Extended events are great; they have all the goodness of profiler except you don’t use profiler. Win/win! More to the point, extended events let you quickly and easily view, sort, and aggregate events that occur on your instances. They also have powerful filters (really, a “where” clause) to limit noise. You have way more control over what you monitor, how you store the data, and how you view and use it. This makes them perfect use to track replicated transactions, since we want to measure at both an individual level and the aggregate.

I fired up management studio and went to “New Session” looking for some replication event goodness and I found…

replicationevents

… nothing. I tried looking for events that had even parts of the name replication in it. No such thing, apparently.

After thinking about it though, it makes sense: replication isn’t part of the database engine. Replication works off of agents, which are running at the OS level and just run commands against your databases depending on what type of agents they are. The trick is knowing which events to use to capture the activity you’re interested in.

Monitoring subscription performance

The most common metric you’d probably be interested in is how fast transactions are being applied at your subscriber, or how long is each command taking? To do that, you’ll need to set up an RPC Completed event session.

Why RPC completed? Well, let’s find out by monitoring it. Let’s build a new extended event session on the sqlserver.rpc_completed event. My sample session code is below. To cut down on noise, I am also adding some filters: I am going to just capture events from the subscriber database and I am going to filter requests that come from my distribution agent account. The output will be stored in a file name (which defaults to wherever your SQL Server log files live).

All replication agents use rpc to issue their statements to your server, even if you change the delivery method of transactions from stored procedures to INSERT/UPDATE/DELETE statements. Only filtering on RPC completed leaves you lot of data to sift through, however. For example, let’s run a simple update statement against AdventureWorks2014 (which I am replicating to the subscriber database mentioned above).

We’re just going to update one row on our publisher. To view the replicated transaction, let’s view our extended event session data:

Buried in our event file output (along with a ton of replication barf) is our statement. The actual update that gets delivered to the subscriber is the row right above the highlighted blue row (you might want to click the picture to zoom in a bit, it’s pretty wide).

> **Action item A**
In the text on extended events and replication, which event is the sample session built on?
> **Action item B**
Please list the things the text on extended events and replication says you have more control over with extended events.

> **Data section**
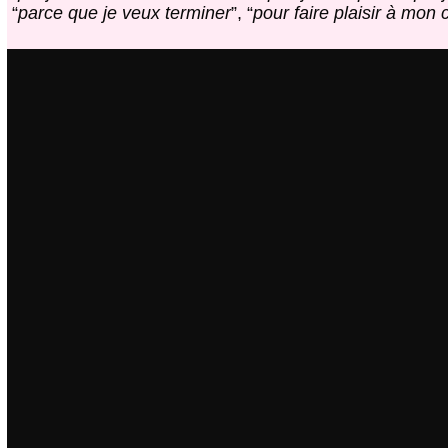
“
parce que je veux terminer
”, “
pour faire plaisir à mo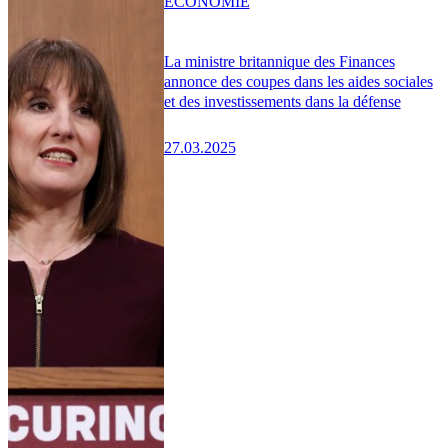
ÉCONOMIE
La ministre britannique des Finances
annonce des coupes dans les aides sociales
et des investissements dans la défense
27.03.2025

> **Task output A**
The sqlserver.rpc_completed event.

> **Task output B**
- What you monitor
- How you store the data
- How you view and use it